* _Aim of the task_:
Change "DAF Components" to "DAF Parts" in the entries starting at the line containing "Supplier login" and ending at the line containing "Aug 02, 2026", and write out only those lines with everything else unchanged. Leave the pictures out of your answer.

* _Data provided_:
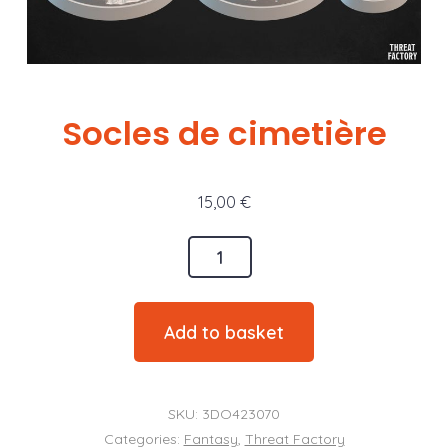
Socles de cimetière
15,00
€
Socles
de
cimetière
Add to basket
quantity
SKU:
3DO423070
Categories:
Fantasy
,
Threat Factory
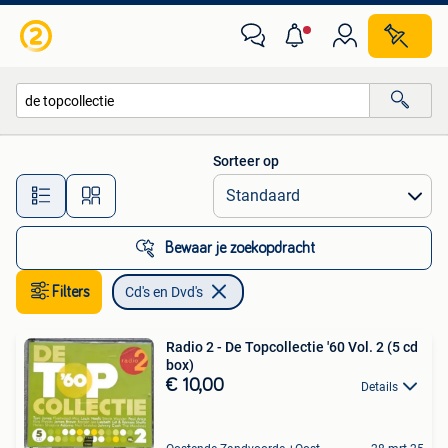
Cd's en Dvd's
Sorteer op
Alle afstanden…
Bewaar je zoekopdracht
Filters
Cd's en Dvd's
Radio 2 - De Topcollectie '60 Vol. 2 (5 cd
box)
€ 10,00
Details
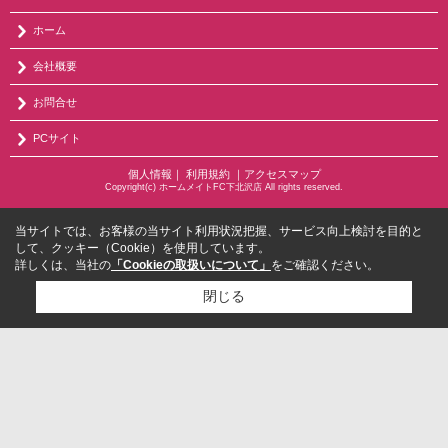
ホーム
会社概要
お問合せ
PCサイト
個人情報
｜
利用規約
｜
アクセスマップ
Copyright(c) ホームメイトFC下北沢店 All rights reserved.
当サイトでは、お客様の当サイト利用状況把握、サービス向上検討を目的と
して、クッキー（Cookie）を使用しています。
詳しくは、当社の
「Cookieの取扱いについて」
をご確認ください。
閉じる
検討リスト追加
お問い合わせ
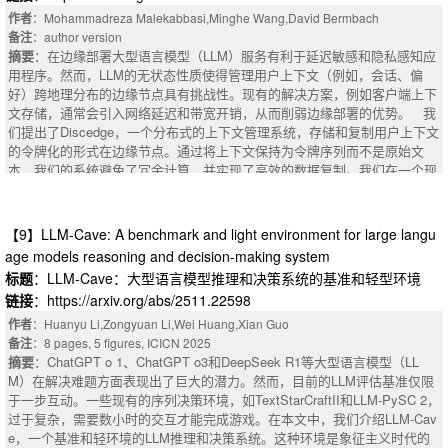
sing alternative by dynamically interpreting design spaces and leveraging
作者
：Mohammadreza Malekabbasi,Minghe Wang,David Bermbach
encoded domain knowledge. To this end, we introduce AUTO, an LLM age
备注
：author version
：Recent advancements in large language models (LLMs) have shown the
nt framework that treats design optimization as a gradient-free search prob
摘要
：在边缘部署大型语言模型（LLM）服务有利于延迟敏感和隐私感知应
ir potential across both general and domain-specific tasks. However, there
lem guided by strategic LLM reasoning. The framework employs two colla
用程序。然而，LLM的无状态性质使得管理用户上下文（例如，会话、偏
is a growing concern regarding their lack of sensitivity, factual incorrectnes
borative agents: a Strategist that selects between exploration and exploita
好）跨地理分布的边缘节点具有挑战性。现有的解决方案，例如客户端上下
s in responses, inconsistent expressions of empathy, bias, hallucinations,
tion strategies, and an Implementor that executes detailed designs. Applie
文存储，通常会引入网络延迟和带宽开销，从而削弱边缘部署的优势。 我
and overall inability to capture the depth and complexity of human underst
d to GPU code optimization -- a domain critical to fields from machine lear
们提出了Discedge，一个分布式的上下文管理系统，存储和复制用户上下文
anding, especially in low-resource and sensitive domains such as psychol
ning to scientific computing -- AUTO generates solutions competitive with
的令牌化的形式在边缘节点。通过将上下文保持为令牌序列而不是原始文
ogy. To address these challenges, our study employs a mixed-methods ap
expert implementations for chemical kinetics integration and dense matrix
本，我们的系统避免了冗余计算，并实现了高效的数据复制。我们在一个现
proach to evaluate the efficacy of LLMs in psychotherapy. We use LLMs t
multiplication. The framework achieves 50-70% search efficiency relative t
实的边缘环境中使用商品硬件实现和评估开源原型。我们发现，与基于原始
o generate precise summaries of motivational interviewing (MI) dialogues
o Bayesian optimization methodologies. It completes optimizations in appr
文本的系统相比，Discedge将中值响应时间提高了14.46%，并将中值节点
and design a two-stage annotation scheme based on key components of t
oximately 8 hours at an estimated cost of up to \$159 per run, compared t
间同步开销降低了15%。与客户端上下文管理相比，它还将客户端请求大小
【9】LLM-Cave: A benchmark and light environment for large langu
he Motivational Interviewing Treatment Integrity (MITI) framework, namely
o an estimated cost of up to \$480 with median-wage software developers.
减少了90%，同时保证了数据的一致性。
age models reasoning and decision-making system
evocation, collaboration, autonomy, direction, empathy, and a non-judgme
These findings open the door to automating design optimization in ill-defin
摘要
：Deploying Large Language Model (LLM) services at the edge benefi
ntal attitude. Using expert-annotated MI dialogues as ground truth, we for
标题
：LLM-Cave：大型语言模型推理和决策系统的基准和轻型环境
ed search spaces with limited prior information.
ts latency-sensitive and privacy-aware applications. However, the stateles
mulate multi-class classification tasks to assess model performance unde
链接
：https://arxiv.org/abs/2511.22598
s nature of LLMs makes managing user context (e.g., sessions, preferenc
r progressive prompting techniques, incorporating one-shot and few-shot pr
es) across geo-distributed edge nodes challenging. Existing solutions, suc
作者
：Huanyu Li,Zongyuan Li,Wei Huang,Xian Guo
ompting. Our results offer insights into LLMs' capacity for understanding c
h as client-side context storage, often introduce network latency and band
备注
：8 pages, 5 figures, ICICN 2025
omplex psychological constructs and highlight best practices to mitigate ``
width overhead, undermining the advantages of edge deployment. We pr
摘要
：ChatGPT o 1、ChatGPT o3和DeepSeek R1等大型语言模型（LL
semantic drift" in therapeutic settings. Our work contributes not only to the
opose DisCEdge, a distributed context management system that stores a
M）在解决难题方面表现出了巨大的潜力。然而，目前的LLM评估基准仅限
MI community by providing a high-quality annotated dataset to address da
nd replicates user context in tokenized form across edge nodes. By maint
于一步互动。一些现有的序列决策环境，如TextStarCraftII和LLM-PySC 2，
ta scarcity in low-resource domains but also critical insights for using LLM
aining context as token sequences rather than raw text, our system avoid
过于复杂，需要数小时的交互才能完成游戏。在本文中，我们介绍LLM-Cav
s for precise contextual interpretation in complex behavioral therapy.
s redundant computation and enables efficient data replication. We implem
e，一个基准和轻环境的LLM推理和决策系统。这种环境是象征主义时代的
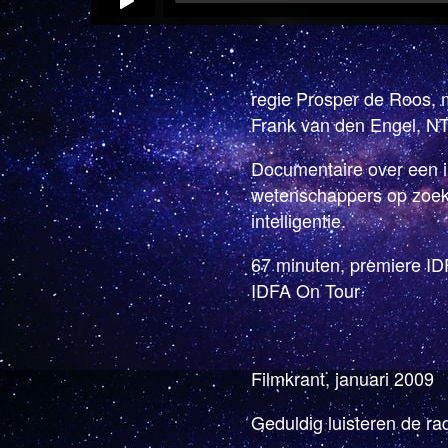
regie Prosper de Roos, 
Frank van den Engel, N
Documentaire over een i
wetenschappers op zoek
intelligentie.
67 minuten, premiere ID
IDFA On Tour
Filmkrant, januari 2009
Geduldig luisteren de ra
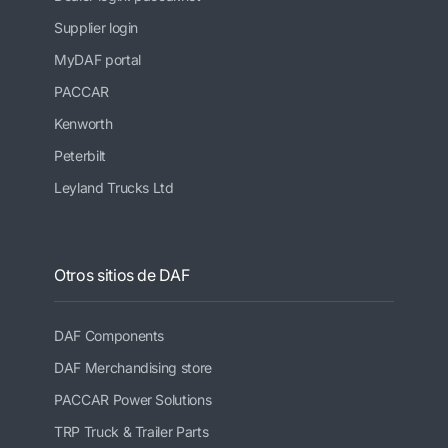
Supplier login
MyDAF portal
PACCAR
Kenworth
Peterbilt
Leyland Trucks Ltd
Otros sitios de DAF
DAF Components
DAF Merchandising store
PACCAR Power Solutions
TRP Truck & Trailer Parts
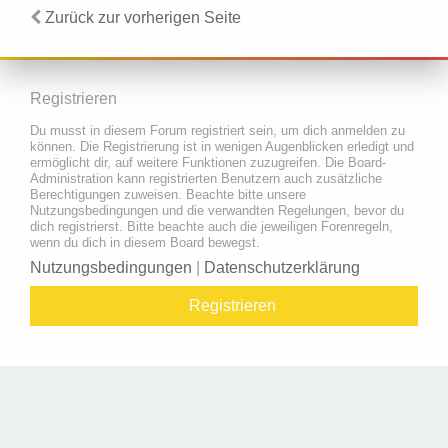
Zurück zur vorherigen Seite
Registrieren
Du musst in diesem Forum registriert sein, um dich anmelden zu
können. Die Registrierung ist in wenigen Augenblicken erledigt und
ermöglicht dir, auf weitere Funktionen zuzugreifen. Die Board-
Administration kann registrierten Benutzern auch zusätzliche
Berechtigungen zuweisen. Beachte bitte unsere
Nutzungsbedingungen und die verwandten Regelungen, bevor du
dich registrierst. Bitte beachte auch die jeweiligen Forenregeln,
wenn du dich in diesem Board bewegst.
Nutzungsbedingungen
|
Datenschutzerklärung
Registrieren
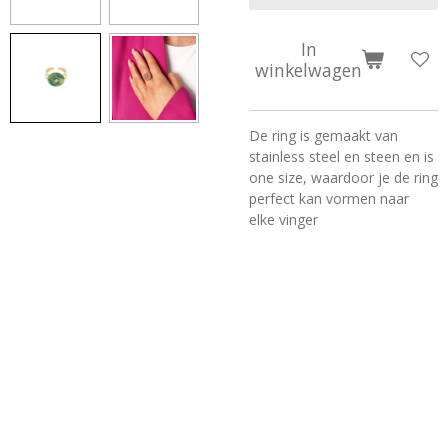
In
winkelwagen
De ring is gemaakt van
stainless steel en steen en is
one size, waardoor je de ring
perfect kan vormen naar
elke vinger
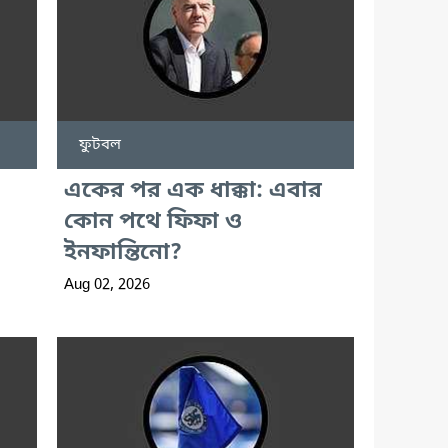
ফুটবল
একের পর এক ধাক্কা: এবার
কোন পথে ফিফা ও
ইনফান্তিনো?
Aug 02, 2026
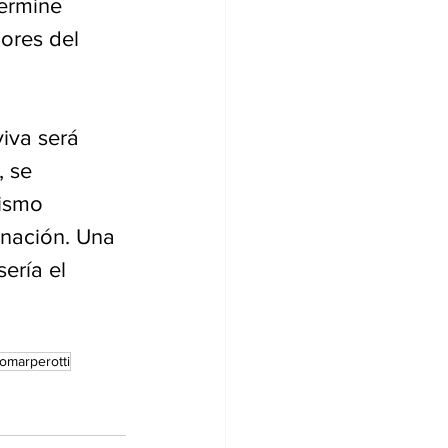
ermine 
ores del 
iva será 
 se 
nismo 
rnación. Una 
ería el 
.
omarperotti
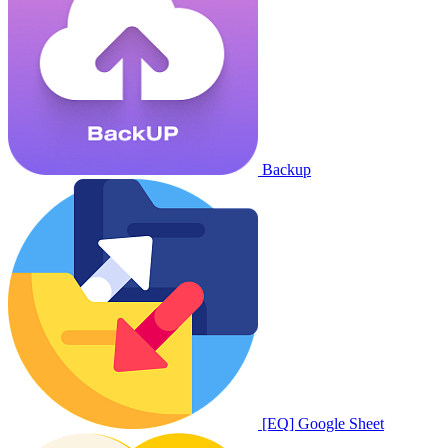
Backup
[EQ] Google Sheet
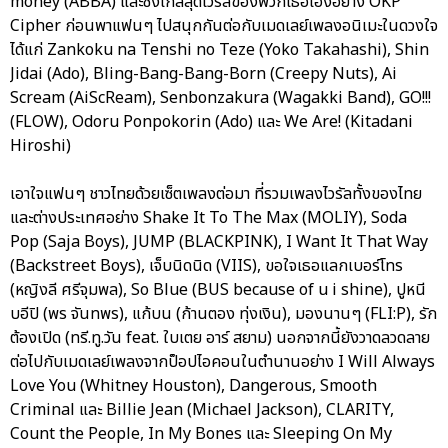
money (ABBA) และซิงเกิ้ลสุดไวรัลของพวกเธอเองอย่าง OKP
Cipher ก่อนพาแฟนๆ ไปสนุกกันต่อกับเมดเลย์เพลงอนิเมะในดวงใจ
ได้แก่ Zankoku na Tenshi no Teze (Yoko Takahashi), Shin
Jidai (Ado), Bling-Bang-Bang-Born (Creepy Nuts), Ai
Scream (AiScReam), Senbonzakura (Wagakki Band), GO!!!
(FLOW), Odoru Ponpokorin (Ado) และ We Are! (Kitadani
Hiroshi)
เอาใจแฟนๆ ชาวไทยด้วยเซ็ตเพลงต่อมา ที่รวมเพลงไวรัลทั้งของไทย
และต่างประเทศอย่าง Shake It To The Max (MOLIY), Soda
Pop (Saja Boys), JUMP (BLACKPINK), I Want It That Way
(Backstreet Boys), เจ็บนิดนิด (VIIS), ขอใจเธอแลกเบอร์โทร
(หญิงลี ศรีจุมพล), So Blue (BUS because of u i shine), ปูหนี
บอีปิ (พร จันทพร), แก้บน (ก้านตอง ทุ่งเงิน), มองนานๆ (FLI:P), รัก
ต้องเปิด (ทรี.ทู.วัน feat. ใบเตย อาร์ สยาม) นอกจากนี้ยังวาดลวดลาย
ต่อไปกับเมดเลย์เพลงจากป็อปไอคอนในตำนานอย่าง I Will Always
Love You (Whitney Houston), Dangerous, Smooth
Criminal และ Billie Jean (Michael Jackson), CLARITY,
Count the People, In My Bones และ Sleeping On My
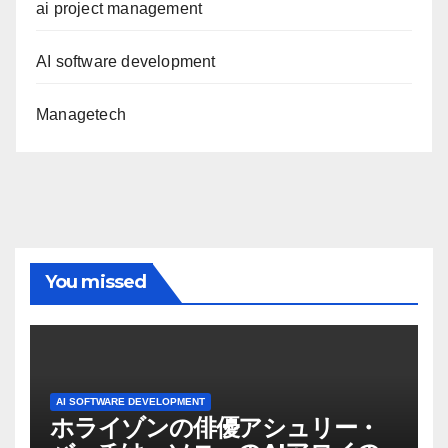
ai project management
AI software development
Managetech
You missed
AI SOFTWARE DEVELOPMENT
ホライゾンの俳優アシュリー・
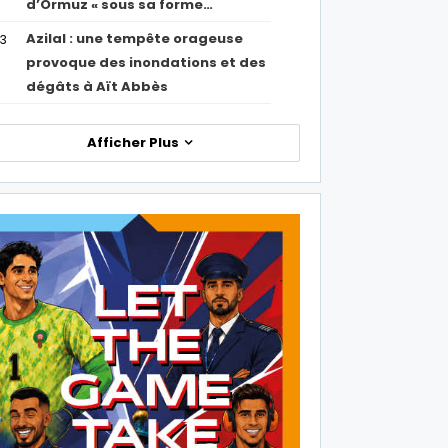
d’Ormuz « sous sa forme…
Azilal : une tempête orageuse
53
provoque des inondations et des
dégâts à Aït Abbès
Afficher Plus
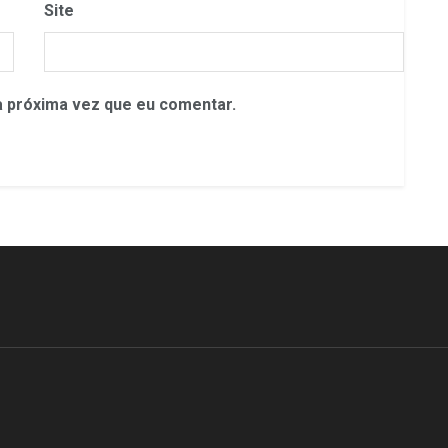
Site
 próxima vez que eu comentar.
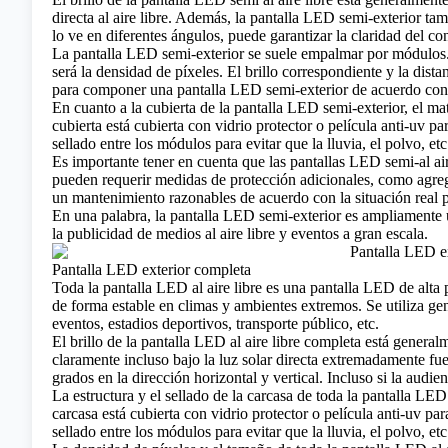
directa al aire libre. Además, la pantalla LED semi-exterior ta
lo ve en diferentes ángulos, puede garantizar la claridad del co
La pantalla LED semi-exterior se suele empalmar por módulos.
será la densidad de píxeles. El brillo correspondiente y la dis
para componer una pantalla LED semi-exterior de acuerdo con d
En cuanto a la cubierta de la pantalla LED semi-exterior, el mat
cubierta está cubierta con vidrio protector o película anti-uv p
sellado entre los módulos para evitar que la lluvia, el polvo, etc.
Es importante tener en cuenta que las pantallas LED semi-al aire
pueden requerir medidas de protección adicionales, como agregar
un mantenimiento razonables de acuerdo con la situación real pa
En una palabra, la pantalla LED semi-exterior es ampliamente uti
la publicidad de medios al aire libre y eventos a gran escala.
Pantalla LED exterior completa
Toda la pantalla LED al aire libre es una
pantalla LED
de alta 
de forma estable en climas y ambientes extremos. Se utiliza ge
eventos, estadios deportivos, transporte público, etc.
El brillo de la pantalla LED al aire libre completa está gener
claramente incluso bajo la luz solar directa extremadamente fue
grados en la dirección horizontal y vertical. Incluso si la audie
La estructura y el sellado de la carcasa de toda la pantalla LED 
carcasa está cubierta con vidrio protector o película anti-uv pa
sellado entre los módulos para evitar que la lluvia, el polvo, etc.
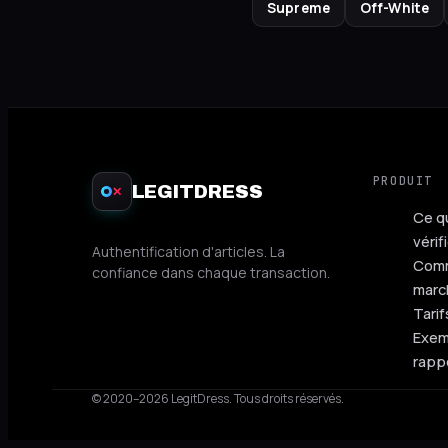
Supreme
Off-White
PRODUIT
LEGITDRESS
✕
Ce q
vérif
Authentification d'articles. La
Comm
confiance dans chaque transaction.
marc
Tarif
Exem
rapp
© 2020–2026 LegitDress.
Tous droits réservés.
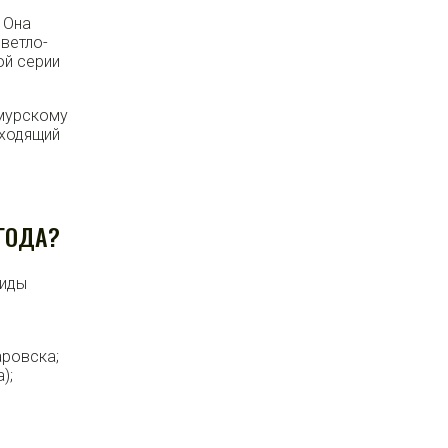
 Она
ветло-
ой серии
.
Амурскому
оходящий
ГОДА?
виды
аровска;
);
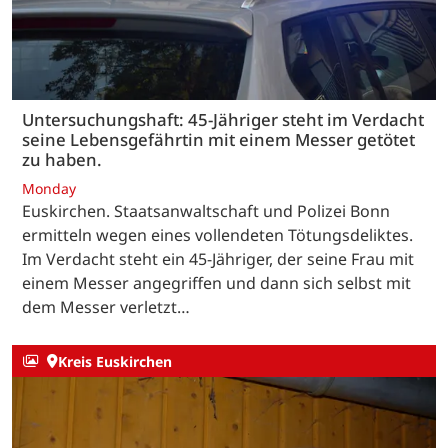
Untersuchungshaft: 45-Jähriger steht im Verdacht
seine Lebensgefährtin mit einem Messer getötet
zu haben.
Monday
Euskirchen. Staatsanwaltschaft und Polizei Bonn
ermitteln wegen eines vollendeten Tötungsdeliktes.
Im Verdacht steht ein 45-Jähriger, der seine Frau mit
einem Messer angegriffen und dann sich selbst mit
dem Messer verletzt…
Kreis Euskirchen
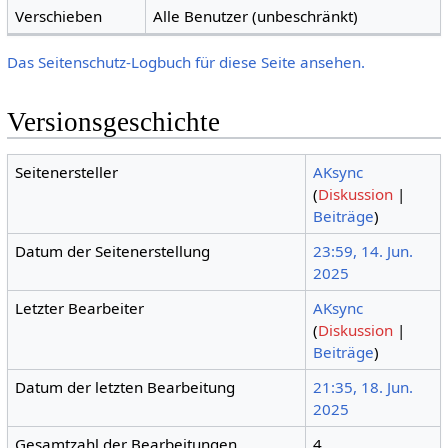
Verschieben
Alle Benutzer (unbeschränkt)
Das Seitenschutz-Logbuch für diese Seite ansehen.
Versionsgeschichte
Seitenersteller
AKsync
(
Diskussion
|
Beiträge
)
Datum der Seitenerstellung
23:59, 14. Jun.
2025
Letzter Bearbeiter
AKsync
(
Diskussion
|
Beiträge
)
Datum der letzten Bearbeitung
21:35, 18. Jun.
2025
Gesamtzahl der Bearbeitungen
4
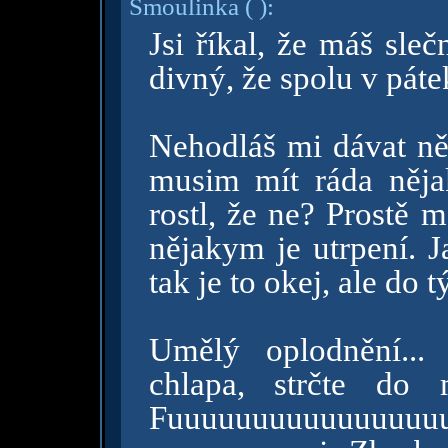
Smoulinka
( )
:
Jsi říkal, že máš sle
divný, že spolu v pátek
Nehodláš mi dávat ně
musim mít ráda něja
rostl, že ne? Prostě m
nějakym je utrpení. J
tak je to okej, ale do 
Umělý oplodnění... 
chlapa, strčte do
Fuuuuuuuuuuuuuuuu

* _Solution to the exercise_:
Supplier login
MyDAF portal
PACCAR
Kenworth
Peterbilt
Leyland Trucks Ltd
Otros sitios de DAF
DAF Parts
DAF Merchandising store
PACCAR Power Solutions
TRP Truck & Trailer Parts
Zurück zur vorherigen Seite
Registrieren
Du musst in diesem Forum registriert sein, um dich anmelden zu
können. Die Registrierung ist in wenigen Augenblicken erledigt und
ermöglicht dir, auf weitere Funktionen zuzugreifen. Die Board-
Administration kann registrierten Benutzern auch zusätzliche
Berechtigungen zuweisen. Beachte bitte unsere
Nutzungsbedingungen und die verwandten Regelungen, bevor du
dich registrierst. Bitte beachte auch die jeweiligen Forenregeln,
wenn du dich in diesem Board bewegst.
Nutzungsbedingungen
|
Datenschutzerklärung
Registrieren
In
winkelwagen
De ring is gemaakt van
stainless steel en steen en is
one size, waardoor je de ring
perfect kan vormen naar
elke vinger
ফুটবল
একের পর এক ধাক্কা: এবার
কোন পথে ফিফা ও
ইনফান্তিনো?
Aug 02, 2026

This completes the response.